Following my studies in the Coursera Course: Creative Programming for Digital Media and Mobile Apps, I have developed my final project – Word Synth.
WordSynth generates tones and beats, triggered by characters and whole words in a piece of text.
There are two versions: the original has major performance problems rendering the spinning text, and this badly affects the audio, so there is an alternative version that replaces falling text with boxes so you can get the full audio experience. Both are show here.
While they are running, click anywhere in the sketch to change the text.
WordSynth – Alternative version for better performance
WordSynth – Original version, with falling text, but with performance issues affecting audio
A full description of the project is below.
Code can be downloaded here: wordSynthFinal4.pde
Project Description
This project, WordSynth combines some ideas of my own, with some of the course concepts of audioplayers, waveform synth and visualisation.
The idea is that a synth for tones, and drum samples for beats are triggered by a some words/text. The individual characters trigger drum sounds (depending on whether the character is upper, lower, vowel, digit or other) and the pitch of the synth tone is set by characteristics of the word (such as length and number of vowels).
The characters have to pass a hotbar to trigger a drum sound. The whole word must scroll past a drop-point, and the falling word will trigger a synth tone. There are visual effects to complement the audio.
++++++++++++++++++++
# PROBLEMS TO WORK ON
1. Answer these questions using the WordSynth project page:
(a) In the alternative version, what replaces the falling text?
(b) Which characteristics of a word set the pitch of the synth tone?
(c) What must the characters pass in order to trigger a drum sound?
2. Extend the WordSynth project description with the next paragraph, picking up after its final sentence.

Saved data entries
++++++++++++++++++++
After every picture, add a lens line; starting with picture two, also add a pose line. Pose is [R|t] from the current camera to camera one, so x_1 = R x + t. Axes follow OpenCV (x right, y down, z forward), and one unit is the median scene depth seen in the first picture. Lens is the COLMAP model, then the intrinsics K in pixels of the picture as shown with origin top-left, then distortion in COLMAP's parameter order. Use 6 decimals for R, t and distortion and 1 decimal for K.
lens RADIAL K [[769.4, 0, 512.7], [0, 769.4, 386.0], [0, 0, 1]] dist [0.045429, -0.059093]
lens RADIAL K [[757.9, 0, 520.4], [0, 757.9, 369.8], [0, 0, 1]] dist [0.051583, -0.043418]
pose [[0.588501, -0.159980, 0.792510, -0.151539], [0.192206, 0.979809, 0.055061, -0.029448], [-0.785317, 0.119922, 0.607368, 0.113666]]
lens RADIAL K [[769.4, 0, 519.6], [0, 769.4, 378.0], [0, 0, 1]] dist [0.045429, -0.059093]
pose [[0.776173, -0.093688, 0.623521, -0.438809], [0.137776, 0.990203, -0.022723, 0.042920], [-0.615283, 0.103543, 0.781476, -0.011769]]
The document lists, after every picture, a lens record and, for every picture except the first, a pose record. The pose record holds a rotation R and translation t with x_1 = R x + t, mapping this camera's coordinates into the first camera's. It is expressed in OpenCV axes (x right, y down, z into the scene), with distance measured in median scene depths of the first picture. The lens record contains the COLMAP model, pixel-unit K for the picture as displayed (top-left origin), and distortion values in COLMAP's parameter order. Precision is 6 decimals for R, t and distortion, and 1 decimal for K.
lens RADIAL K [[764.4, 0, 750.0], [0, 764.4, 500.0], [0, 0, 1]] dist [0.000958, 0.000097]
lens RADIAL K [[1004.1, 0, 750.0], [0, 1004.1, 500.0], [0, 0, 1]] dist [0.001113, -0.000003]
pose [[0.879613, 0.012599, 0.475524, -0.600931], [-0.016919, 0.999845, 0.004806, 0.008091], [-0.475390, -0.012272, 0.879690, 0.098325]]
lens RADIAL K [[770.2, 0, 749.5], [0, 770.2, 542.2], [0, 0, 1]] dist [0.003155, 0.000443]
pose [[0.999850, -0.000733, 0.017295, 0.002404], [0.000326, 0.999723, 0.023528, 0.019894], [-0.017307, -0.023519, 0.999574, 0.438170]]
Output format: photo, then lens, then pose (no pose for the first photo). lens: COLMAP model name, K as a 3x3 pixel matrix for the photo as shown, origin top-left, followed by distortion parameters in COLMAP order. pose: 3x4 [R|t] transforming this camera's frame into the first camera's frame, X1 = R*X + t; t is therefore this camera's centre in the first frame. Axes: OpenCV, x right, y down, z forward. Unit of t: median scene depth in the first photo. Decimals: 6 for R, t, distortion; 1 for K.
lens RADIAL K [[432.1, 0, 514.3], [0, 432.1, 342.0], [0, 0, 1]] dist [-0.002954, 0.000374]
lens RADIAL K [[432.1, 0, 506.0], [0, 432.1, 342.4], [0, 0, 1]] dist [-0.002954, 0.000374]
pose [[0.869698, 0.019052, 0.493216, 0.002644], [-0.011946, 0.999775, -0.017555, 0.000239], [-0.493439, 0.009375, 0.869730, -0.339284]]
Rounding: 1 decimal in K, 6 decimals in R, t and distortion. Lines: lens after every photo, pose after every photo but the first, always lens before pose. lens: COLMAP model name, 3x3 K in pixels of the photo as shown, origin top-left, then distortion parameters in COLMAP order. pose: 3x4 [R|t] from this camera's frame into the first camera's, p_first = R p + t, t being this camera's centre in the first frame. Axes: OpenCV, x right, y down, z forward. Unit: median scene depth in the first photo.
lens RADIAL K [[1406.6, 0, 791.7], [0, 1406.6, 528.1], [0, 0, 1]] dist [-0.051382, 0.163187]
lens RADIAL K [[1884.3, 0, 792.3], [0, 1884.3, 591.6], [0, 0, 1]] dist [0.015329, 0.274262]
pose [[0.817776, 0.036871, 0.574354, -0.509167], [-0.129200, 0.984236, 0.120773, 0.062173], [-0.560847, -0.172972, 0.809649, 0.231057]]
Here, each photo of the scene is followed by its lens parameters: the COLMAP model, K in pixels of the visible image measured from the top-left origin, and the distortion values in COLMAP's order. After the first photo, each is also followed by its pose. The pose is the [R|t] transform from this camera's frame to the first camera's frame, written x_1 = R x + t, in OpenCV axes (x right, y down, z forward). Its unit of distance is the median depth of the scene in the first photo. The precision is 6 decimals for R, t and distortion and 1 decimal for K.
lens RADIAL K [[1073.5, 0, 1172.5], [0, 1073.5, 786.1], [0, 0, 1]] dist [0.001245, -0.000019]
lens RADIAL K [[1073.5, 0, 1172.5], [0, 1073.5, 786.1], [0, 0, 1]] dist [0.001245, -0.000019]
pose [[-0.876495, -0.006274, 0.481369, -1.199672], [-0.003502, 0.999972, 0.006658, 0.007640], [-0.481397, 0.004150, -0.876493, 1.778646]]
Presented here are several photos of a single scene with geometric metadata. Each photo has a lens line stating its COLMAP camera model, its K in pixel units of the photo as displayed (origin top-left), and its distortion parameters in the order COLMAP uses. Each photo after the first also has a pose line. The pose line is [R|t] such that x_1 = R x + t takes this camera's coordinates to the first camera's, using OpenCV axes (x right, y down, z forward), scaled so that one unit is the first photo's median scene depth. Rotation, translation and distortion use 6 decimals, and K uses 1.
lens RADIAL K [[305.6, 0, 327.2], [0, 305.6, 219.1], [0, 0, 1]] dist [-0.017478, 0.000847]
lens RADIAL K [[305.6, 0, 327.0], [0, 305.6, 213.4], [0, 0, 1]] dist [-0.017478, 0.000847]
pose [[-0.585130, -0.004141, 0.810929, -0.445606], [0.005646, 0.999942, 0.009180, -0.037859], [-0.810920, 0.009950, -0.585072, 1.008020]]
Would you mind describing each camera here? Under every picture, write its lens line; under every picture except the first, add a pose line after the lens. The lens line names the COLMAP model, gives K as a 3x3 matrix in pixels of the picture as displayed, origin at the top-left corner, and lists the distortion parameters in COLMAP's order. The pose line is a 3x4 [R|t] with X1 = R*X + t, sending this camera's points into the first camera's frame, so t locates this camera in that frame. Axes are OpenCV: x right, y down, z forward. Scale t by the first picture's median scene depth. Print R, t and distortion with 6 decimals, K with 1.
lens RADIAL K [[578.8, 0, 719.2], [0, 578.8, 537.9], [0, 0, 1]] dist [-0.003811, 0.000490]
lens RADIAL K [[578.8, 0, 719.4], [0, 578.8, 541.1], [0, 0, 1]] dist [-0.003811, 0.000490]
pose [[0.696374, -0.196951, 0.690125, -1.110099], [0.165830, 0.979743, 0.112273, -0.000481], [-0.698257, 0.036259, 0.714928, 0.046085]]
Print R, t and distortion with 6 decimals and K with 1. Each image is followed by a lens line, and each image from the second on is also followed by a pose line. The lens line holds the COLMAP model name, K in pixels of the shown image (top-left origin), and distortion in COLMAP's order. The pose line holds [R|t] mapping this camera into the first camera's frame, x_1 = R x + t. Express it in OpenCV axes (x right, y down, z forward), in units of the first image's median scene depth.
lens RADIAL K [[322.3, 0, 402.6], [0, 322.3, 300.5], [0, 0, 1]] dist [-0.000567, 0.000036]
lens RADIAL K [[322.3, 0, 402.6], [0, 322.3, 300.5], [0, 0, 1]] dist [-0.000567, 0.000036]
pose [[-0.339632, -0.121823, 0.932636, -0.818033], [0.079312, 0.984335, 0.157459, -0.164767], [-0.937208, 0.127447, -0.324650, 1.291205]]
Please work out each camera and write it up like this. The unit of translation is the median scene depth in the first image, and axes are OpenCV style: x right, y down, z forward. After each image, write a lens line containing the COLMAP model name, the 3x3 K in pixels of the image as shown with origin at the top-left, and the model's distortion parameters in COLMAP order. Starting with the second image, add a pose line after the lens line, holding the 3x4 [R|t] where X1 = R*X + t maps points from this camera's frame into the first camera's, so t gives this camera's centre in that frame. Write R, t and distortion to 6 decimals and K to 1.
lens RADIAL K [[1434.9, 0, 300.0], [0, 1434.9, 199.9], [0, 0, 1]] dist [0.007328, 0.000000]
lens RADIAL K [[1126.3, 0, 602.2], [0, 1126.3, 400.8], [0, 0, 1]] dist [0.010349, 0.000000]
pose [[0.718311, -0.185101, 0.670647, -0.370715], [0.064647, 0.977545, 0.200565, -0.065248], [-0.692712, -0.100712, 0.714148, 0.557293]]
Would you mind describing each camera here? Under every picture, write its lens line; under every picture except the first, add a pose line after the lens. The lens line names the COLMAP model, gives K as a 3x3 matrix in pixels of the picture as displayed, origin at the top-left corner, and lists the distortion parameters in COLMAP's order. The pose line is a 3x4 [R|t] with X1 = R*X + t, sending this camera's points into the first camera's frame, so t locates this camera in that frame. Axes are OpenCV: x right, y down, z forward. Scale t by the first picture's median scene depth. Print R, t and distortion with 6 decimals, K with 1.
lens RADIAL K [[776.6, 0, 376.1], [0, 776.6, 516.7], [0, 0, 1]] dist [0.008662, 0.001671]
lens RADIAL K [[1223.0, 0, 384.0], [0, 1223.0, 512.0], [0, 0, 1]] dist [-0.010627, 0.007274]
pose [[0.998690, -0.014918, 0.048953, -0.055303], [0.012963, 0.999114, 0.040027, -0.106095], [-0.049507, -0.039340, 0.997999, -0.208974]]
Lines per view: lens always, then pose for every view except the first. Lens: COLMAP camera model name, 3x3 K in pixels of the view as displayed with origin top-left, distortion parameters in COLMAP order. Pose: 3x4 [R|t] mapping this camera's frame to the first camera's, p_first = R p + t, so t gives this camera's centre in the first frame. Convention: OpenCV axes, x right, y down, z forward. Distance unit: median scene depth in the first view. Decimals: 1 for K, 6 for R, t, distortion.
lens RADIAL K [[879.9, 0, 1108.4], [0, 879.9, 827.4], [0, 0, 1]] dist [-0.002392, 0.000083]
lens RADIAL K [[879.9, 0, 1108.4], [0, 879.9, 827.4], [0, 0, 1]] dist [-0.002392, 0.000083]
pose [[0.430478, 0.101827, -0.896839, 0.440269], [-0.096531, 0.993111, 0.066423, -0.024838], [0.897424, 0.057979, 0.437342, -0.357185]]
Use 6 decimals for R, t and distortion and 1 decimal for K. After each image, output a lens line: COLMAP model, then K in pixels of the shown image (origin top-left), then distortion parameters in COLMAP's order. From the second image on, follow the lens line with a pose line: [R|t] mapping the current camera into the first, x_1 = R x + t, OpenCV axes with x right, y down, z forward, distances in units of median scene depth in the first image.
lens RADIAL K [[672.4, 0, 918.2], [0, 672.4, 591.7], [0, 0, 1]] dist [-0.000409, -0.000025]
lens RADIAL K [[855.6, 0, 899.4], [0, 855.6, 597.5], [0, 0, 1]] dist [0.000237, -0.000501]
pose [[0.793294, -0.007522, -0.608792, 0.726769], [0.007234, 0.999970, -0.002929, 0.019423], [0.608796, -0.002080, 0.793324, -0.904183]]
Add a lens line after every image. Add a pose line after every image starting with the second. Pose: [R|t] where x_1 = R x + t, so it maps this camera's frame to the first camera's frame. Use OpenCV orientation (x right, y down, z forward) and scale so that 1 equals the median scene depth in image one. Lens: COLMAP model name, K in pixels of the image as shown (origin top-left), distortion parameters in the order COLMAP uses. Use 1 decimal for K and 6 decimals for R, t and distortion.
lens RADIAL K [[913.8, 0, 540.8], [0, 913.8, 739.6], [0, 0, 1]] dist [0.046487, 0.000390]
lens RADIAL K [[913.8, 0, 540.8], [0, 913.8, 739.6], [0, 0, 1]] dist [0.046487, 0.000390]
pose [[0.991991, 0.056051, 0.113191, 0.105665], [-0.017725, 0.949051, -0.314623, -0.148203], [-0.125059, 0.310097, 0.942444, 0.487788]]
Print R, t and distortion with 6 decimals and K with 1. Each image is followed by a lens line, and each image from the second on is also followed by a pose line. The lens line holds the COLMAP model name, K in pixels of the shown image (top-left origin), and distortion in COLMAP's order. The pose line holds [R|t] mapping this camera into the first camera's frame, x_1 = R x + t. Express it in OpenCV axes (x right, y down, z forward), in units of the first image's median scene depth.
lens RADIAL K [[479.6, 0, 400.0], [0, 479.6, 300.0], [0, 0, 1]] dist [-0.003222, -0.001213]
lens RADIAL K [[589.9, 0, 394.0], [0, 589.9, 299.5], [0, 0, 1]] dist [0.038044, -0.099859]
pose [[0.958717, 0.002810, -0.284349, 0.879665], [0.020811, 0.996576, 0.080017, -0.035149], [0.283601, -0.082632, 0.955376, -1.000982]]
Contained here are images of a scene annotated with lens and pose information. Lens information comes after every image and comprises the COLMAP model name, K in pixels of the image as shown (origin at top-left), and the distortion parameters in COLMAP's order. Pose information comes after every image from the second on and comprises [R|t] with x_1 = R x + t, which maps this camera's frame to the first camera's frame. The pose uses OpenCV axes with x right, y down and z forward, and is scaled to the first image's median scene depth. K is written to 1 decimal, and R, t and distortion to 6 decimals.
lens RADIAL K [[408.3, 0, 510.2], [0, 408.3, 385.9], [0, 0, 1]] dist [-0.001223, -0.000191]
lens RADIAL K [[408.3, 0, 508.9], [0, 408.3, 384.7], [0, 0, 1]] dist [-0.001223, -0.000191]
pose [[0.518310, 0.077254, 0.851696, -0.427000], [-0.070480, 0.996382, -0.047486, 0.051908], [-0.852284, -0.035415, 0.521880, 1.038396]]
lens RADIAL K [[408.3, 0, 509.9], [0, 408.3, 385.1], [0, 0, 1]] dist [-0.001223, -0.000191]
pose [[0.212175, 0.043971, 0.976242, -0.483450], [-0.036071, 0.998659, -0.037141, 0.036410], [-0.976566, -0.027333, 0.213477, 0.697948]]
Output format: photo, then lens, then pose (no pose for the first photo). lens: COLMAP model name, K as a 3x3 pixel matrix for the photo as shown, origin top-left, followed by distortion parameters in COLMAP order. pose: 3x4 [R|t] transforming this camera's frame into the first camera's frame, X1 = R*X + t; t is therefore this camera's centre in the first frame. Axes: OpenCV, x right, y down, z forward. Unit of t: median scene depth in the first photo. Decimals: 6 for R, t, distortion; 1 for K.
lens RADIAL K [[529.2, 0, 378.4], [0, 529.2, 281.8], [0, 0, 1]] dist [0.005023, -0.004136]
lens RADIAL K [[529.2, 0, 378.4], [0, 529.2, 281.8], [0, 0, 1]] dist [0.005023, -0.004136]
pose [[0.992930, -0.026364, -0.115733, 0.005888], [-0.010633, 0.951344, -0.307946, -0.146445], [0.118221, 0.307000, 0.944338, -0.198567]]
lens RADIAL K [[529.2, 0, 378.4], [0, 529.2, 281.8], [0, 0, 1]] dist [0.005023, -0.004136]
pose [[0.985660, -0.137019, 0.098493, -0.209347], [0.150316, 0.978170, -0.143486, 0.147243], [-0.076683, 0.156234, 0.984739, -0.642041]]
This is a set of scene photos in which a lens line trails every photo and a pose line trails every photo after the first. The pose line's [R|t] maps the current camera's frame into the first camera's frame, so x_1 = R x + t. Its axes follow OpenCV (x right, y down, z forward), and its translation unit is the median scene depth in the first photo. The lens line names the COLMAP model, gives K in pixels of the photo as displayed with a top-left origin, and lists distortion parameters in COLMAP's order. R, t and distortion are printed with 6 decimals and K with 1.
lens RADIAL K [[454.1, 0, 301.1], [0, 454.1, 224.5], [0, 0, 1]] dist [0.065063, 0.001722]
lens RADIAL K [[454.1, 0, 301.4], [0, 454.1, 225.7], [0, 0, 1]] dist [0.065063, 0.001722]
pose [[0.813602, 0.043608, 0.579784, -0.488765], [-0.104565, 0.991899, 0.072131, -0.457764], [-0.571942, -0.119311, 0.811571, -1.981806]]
++++++++++++++++++++
# ANSWERS PER TASK
1.
(a) Boxes.
(b) Characteristics of the word such as its length and number of vowels.
(c) A hotbar.

2.
It is therefore a predetermined music player in that you use patterns of words/letters to get prescribed sequence of notes/beats.
But the aim is for it to be non-deterministic and that any sequence of text will trigger it. There is another element: as a falling word drops off the screen it is added to the scrolling text again. Because different length words will drop after different lengths of time, the sequence and spacing of words shifts. Words layer upon words giving a richer “music” effect.
The text is pre-defined in the code, as I did not have the time to think how to get a user-defined string in an elegant way.
There are text variations in the code. A mouse click in the running sketch will change to the next in the sequence so you can see how different sequences of words and characters affect the sounds.
A note about performance.
The most visually interesting element is the falling, spinning words. However the rendering of text in large sizes, and at angles seems to kill performance and the sound samples really suffer.
Therefore there is a second variation in the links so you can see the performance challenged original, and the alternative simply using falling squares.